Anyway, the big build up, Mr. Perry announces that Jay-Z is in a car in Manhattan on his way for the final performance. The tension builds- scenes of the limo driving…Jay-Z walking through the building…
I thought to myself “This is going to totally suck. There is no way this is going to deliver on this much hype.” Early in the song, Jay-Z refers to himself as “the modern-day Sinatra” and I thought “I knew it- this guy is setting himself up for failure.”
But then, about a third of the way in, I started to change my mind. By the end, I was blown away by An Empire State of Mind:
Jay-Z may have 99 problems, but being unable to deliver aint one.

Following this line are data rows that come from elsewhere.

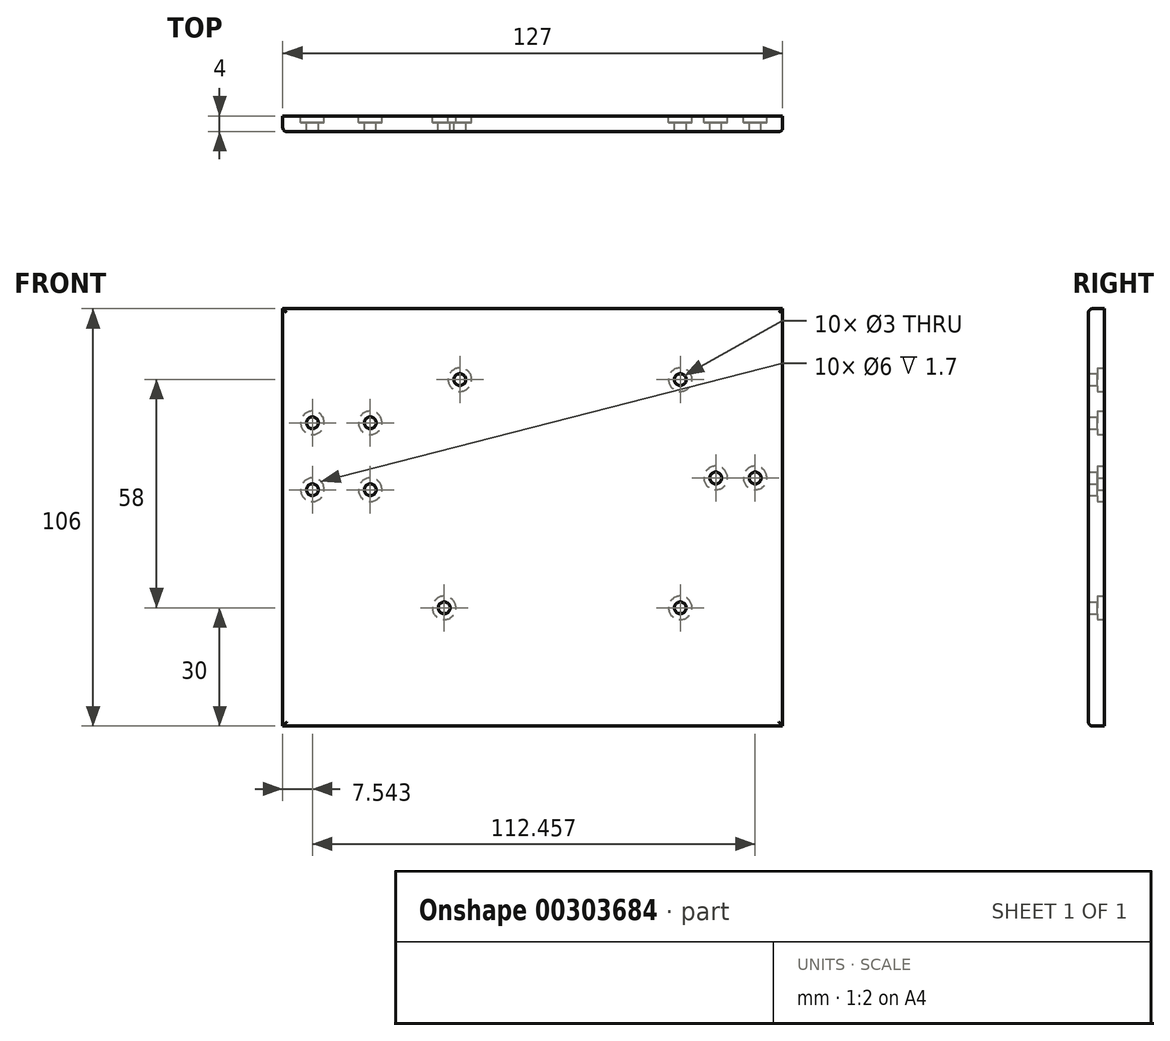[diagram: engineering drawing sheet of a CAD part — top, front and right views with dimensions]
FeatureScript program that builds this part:
annotation { "Feature Type Name" : "Feature", "Feature Type Description" : "" }
export const myFeature = defineFeature(function(context is Context, id is Id, definition is map)
    precondition{}
    {
        {
            var Q0;
            Q0=qCreatedBy(makeId("Front.planeOp"),FACE);
            var sketch = newSketch(context, id + "F0", { "sketchPlane" : qUnion([Q0])});
            skLineSegment(sketch, "E0.bottom", {"start": v(-62.5, 53) * mm, "end": v(64.5, 53) * mm});
            skLineSegment(sketch, "E0.top", {"start": v(-62.5, -53) * mm, "end": v(64.5, -53) * mm});
            skLineSegment(sketch, "E0.left", {"start": v(-62.5, 53) * mm, "end": v(-62.5, -53) * mm});
            skLineSegment(sketch, "E0.right", {"start": v(64.5, 53) * mm, "end": v(64.5, -53) * mm});
            skPoint(sketch, "E1", {"position": v(-54.96, 24) * mm});
            skPoint(sketch, "E2", {"position": v(-40.29, 24) * mm});
            skPoint(sketch, "E3", {"position": v(-40.29, 7) * mm});
            skPoint(sketch, "E4", {"position": v(-54.96, 7) * mm});
            skPoint(sketch, "E5", {"position": v(47.5, 10) * mm});
            skPoint(sketch, "E6", {"position": v(57.5, 10) * mm});
            skPoint(sketch, "E7", {"position": v(-17.5, 35) * mm});
            skPoint(sketch, "E8", {"position": v(38.5, 35) * mm});
            skPoint(sketch, "E9", {"position": v(-21.5, -23) * mm});
            skPoint(sketch, "E10", {"position": v(38.5, -23) * mm});
            skCircle(sketch, "E11", {"center": v(-17.5, 35) * mm, "radius": 1.5 * mm});
            skCircle(sketch, "E12", {"center": v(38.5, 35) * mm, "radius": 1.5 * mm});
            skCircle(sketch, "E13", {"center": v(47.5, 10) * mm, "radius": 1.5 * mm});
            skCircle(sketch, "E14", {"center": v(57.5, 10) * mm, "radius": 1.5 * mm});
            skCircle(sketch, "E15", {"center": v(-40.29, 24) * mm, "radius": 1.5 * mm});
            skCircle(sketch, "E16", {"center": v(-40.29, 7) * mm, "radius": 1.5 * mm});
            skCircle(sketch, "E17", {"center": v(-54.96, 24) * mm, "radius": 1.5 * mm});
            skCircle(sketch, "E18", {"center": v(38.5, -23) * mm, "radius": 1.5 * mm});
            skCircle(sketch, "E19", {"center": v(-54.96, 7) * mm, "radius": 1.5 * mm});
            skCircle(sketch, "E20", {"center": v(-21.5, -23) * mm, "radius": 1.5 * mm});
            skSolve(sketch);
        }
        {
            var Q0;
            Q0=makeQuery(id+"F0.imprint","IMPRINT",FACE,{"disambiguationData":[TD([[makeQuery(id+"F0.imprint","IMPRINT",EDGE,{"derivedFrom":sQuery(id+"F0.wireOp",EDGE,"E0.bottom")}),-1.0]])]});
            extrude(context, id + "F1", {"entities" : qUnion([Q0]), "depth" : 4 * mm});
        }
        {
            var Q0;
            Q0=makeQuery(id+"F1.opExtrude","CAP_EDGE",EDGE,{"disambiguationData":[OSD([sQuery(id+"F0.wireOp",EDGE,"E0.bottom")])],"isStart":false});
            var Q1;
            Q1=makeQuery(id+"F1.opExtrude","CAP_EDGE",EDGE,{"disambiguationData":[OSD([sQuery(id+"F0.wireOp",EDGE,"E0.left")])],"isStart":false});
            var Q2;
            Q2=makeQuery(id+"F1.opExtrude","CAP_EDGE",EDGE,{"disambiguationData":[OSD([sQuery(id+"F0.wireOp",EDGE,"E0.right")])],"isStart":false});
            var Q3;
            Q3=makeQuery(id+"F1.opExtrude","CAP_EDGE",EDGE,{"disambiguationData":[OSD([sQuery(id+"F0.wireOp",EDGE,"E0.top")])],"isStart":false});
            fillet(context, id + "F2", {"entities" : qUnion([Q0, Q1, Q2, Q3]), "radius" : 1 * mm, "tangentPropagation" : true, "allowEdgeOverflow" : false});
        }
        {
            var Q0;
            Q0=makeQuery(id+"F1.opExtrude","CAP_FACE",FACE,{"disambiguationData":[OSD([sQuery(id+"F0.wireOp",EDGE,"E0.bottom"),sQuery(id+"F0.wireOp",EDGE,"E0.top"),sQuery(id+"F0.wireOp",EDGE,"E0.left"),sQuery(id+"F0.wireOp",EDGE,"E0.right"),sQuery(id+"F0.wireOp",EDGE,"E11"),sQuery(id+"F0.wireOp",EDGE,"E12"),sQuery(id+"F0.wireOp",EDGE,"E13"),sQuery(id+"F0.wireOp",EDGE,"E14"),sQuery(id+"F0.wireOp",EDGE,"E15"),sQuery(id+"F0.wireOp",EDGE,"E16"),sQuery(id+"F0.wireOp",EDGE,"E17"),sQuery(id+"F0.wireOp",EDGE,"E18"),sQuery(id+"F0.wireOp",EDGE,"E19"),sQuery(id+"F0.wireOp",EDGE,"E20")])],"isStart":true});
            var sketch = newSketch(context, id + "F3", { "sketchPlane" : qUnion([Q0])});
            skCircle(sketch, "E21", {"center": v(-38.5, -23) * mm, "radius": 3 * mm});
            skCircle(sketch, "E22", {"center": v(-57.5, 10) * mm, "radius": 3 * mm});
            skCircle(sketch, "E23", {"center": v(-47.5, 10) * mm, "radius": 3 * mm});
            skCircle(sketch, "E24", {"center": v(-38.5, 35) * mm, "radius": 3 * mm});
            skCircle(sketch, "E25", {"center": v(17.5, 35) * mm, "radius": 3 * mm});
            skCircle(sketch, "E26", {"center": v(40.29, 24) * mm, "radius": 3 * mm});
            skCircle(sketch, "E27", {"center": v(54.96, 24) * mm, "radius": 3 * mm});
            skCircle(sketch, "E28", {"center": v(40.29, 7) * mm, "radius": 3 * mm});
            skCircle(sketch, "E29", {"center": v(54.96, 7) * mm, "radius": 3 * mm});
            skCircle(sketch, "E30", {"center": v(21.5, -23) * mm, "radius": 3 * mm});
            skSolve(sketch);
        }
        {
            var Q0;
            Q0=makeQuery(id+"F3.imprint","IMPRINT",FACE,{"disambiguationData":[TD([[makeQuery(id+"F3.imprint","IMPRINT",EDGE,{"derivedFrom":sQuery(id+"F3.wireOp",EDGE,"E21")}),1.0]])]});
            var Q1;
            Q1=makeQuery(id+"F3.imprint","IMPRINT",FACE,{"disambiguationData":[TD([[makeQuery(id+"F3.imprint","IMPRINT",EDGE,{"derivedFrom":sQuery(id+"F3.wireOp",EDGE,"E22")}),1.0]])]});
            var Q2;
            Q2=makeQuery(id+"F3.imprint","IMPRINT",FACE,{"disambiguationData":[TD([[makeQuery(id+"F3.imprint","IMPRINT",EDGE,{"derivedFrom":sQuery(id+"F3.wireOp",EDGE,"E23")}),1.0]])]});
            var Q3;
            Q3=makeQuery(id+"F3.imprint","IMPRINT",FACE,{"disambiguationData":[TD([[makeQuery(id+"F3.imprint","IMPRINT",EDGE,{"derivedFrom":sQuery(id+"F3.wireOp",EDGE,"E24")}),1.0]])]});
            var Q4;
            Q4=makeQuery(id+"F3.imprint","IMPRINT",FACE,{"disambiguationData":[TD([[makeQuery(id+"F3.imprint","IMPRINT",EDGE,{"derivedFrom":sQuery(id+"F3.wireOp",EDGE,"E25")}),1.0]])]});
            var Q5;
            Q5=makeQuery(id+"F3.imprint","IMPRINT",FACE,{"disambiguationData":[TD([[makeQuery(id+"F3.imprint","IMPRINT",EDGE,{"derivedFrom":sQuery(id+"F3.wireOp",EDGE,"E26")}),1.0]])]});
            var Q6;
            Q6=makeQuery(id+"F3.imprint","IMPRINT",FACE,{"disambiguationData":[TD([[makeQuery(id+"F3.imprint","IMPRINT",EDGE,{"derivedFrom":sQuery(id+"F3.wireOp",EDGE,"E27")}),1.0]])]});
            var Q7;
            Q7=makeQuery(id+"F3.imprint","IMPRINT",FACE,{"disambiguationData":[TD([[makeQuery(id+"F3.imprint","IMPRINT",EDGE,{"derivedFrom":sQuery(id+"F3.wireOp",EDGE,"E29")}),1.0]])]});
            var Q8;
            Q8=makeQuery(id+"F3.imprint","IMPRINT",FACE,{"disambiguationData":[TD([[makeQuery(id+"F3.imprint","IMPRINT",EDGE,{"derivedFrom":sQuery(id+"F3.wireOp",EDGE,"E28")}),1.0]])]});
            var Q9;
            Q9=makeQuery(id+"F3.imprint","IMPRINT",FACE,{"disambiguationData":[TD([[makeQuery(id+"F3.imprint","IMPRINT",EDGE,{"derivedFrom":sQuery(id+"F3.wireOp",EDGE,"E30")}),1.0]])]});
            extrude(context, id + "F4", {"entities" : qUnion([Q0, Q1, Q2, Q3, Q4, Q5, Q6, Q7, Q8, Q9]), "operationType" : NewBodyOperationType.REMOVE, "oppositeDirection" : true, "depth" : 1.7 * mm});
        }
    });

Despite Jay-Z, there can be little doubt that the music industry is in decline. The biggest grossing tours from this year: Bon Jovi and AC/DC. No, that is not a misprint. The fracturing of music into micro-genres makes it difficult for any new act to rise into Rolling Stones/U2 type of global dominance. I heard Alice Cooper discussing his I-tunes inspired popularity in Europe (who knew?) and he basically said that the new acts are at a severe disadvantage these days, because they must compete with the greatest hits of the past, not just with each other. I don’t think Jay-Z is worried about competing with Alice, but I think Alice has a point.
Dinosaur acts can still rock though:
Some day, I’ll have to write an entire post on why I both hate and dig Robert Plant. In the meantime, this collaboration with Alison Kraus was cool:
I seem to have a fascination with duets, really liked this one from Moby and Gwen Steffani:
Nothing of course beats a good spoof. I thought this one was great. When it came out, one of my 20 something coworkers thought the lead singer was hot, and another appreciated the satire. Mix spoof and nostalgia, drink up a tasty cocktail:
The dropping cost of video production now means people can make their own videos. I get a kick out what a group of California film students did with the Yeah, Yeah, Yeah song “Maps.” Low-tech creepy geeky cool:
Of course, the ability to do inexpensive audio remixes has led to the advent of the mash-up. Also known as “bastard pop” this basically entails taking the music from one song and inserting the vocal performance of another. Most of these are not worth a listen, but when it works it is great fun:
Overall, I’d give the last ten years a B-plus, but only because of resurrection factor. Maybe I’m just too old to “get” Lady Ga-Ga. Feel free to enlighten me with links in the comments!